Brano di lettura
==========

La suddivisione delle regioni in tre cluster evidenzia chiaramente la polarizzazione economica del Paese. Mentre le regioni del Cluster 2 rappresentano l’eccellenza in termini di produttività e valore aggiunto, quelle del Cluster 0 mostrano la necessità di interventi strutturali per superare gap storici e infrastrutturali. Le regioni del Cluster 1, invece, sono in una posizione di transizione, con il potenziale per progredire verso livelli più alti di produttività ed efficienza. Una strategia nazionale ben coordinata, che combini investimenti mirati e politiche di sviluppo regionale, potrebbe contribuire a colmare le disparità e a favorire uno sviluppo equilibrato in tutto il Paese.

==========

(Voci di dati salvate)
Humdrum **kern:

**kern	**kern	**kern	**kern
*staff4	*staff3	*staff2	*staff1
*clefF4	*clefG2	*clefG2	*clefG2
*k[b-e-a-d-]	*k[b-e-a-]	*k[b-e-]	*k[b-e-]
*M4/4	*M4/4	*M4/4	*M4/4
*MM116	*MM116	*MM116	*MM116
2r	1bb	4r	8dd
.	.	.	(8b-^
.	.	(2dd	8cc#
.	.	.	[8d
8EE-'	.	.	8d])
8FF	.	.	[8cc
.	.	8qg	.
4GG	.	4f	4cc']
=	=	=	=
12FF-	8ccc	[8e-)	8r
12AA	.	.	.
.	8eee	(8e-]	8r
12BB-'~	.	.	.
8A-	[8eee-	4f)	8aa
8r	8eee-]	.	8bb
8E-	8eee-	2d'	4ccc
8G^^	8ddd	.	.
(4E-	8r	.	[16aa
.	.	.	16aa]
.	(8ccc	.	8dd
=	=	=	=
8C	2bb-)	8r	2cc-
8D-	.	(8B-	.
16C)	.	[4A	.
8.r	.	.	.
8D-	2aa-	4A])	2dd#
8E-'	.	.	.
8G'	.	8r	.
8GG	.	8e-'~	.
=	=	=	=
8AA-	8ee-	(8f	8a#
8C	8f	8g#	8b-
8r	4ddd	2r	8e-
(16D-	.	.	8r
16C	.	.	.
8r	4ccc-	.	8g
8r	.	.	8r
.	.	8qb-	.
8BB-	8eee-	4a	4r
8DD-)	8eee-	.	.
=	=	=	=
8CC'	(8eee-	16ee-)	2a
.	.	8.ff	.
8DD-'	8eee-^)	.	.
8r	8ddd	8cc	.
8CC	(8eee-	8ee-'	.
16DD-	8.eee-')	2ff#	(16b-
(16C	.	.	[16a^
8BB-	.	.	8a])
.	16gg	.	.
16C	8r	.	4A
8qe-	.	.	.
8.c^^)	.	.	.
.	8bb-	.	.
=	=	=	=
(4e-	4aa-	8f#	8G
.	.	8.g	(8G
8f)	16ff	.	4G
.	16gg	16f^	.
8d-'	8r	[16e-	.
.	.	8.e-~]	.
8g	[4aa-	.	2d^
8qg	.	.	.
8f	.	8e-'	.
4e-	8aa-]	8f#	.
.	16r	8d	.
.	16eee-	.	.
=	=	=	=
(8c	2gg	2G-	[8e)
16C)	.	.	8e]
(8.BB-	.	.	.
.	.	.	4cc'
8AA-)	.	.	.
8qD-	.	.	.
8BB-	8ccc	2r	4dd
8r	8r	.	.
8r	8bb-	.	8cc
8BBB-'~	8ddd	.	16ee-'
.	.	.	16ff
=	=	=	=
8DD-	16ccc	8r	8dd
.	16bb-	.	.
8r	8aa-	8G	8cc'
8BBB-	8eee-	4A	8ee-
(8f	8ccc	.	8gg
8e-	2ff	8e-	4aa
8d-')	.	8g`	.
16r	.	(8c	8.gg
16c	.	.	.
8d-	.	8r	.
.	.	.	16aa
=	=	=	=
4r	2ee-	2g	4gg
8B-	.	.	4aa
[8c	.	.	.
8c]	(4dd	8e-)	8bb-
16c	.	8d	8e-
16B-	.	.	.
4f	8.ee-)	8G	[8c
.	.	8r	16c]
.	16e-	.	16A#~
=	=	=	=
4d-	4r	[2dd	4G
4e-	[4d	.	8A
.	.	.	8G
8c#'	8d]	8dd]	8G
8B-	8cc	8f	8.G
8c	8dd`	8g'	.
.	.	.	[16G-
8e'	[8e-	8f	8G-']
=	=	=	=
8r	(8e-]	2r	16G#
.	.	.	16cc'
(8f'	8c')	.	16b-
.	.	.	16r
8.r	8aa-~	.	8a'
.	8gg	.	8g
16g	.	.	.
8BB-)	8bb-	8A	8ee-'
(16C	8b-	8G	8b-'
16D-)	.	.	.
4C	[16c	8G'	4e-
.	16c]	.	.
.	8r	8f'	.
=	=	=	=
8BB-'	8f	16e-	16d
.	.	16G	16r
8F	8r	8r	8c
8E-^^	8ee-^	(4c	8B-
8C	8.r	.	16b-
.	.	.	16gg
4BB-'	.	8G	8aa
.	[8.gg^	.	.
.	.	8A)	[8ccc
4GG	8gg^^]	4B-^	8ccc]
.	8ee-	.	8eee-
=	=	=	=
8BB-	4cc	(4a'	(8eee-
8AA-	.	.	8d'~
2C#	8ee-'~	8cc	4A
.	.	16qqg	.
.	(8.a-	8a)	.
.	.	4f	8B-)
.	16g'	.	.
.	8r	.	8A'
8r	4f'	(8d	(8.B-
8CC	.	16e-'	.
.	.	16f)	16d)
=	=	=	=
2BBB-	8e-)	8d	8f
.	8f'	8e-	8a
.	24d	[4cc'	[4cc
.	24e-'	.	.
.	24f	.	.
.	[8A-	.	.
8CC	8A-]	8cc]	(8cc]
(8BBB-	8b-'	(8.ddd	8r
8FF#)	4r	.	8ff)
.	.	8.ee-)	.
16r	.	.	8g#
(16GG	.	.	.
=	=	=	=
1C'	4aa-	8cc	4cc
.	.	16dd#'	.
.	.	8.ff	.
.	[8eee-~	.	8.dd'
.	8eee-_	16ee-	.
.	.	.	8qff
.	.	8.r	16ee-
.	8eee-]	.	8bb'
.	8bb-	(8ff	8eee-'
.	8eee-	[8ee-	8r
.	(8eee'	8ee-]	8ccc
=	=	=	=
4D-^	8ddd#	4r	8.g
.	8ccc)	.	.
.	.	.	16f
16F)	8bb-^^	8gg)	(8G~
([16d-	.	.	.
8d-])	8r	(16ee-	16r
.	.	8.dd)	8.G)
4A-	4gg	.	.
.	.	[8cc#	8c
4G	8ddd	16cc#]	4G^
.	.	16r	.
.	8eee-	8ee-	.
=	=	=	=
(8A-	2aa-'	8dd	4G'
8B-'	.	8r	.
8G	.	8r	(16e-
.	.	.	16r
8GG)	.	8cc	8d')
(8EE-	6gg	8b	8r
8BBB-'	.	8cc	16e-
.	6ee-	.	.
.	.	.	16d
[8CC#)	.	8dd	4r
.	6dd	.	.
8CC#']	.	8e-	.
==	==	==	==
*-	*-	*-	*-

==========

Attività da svolgere 1
Trascrivi dal brano sui cluster regionali il tratto che comincia con le parole "La suddivisione delle" e si chiude dopo le parole "tutto il Paese.".
Attività da svolgere 2
Rispondi in base al brano sui cluster regionali:
(a) Quale cluster rappresenta l'eccellenza in termini di produttività e valore aggiunto?
(b) In che posizione si trovano le regioni del Cluster 1?
(c) Che cosa dovrebbe combinare una strategia nazionale ben coordinata?
Le righe sono materiale a sé, distinto dal brano.

Risultato dell'esercizio 1
La suddivisione delle regioni in tre cluster evidenzia chiaramente la polarizzazione economica del Paese. Mentre le regioni del Cluster 2 rappresentano l’eccellenza in termini di produttività e valore aggiunto, quelle del Cluster 0 mostrano la necessità di interventi strutturali per superare gap storici e infrastrutturali. Le regioni del Cluster 1, invece, sono in una posizione di transizione, con il potenziale per progredire verso livelli più alti di produttività ed efficienza. Una strategia nazionale ben coordinata, che combini investimenti mirati e politiche di sviluppo regionale, potrebbe contribuire a colmare le disparità e a favorire uno sviluppo equilibrato in tutto il Paese.

Risultato dell'esercizio 2
(a) Il Cluster 2.
(b) In una posizione di transizione.
(c) Investimenti mirati e politiche di sviluppo regionale.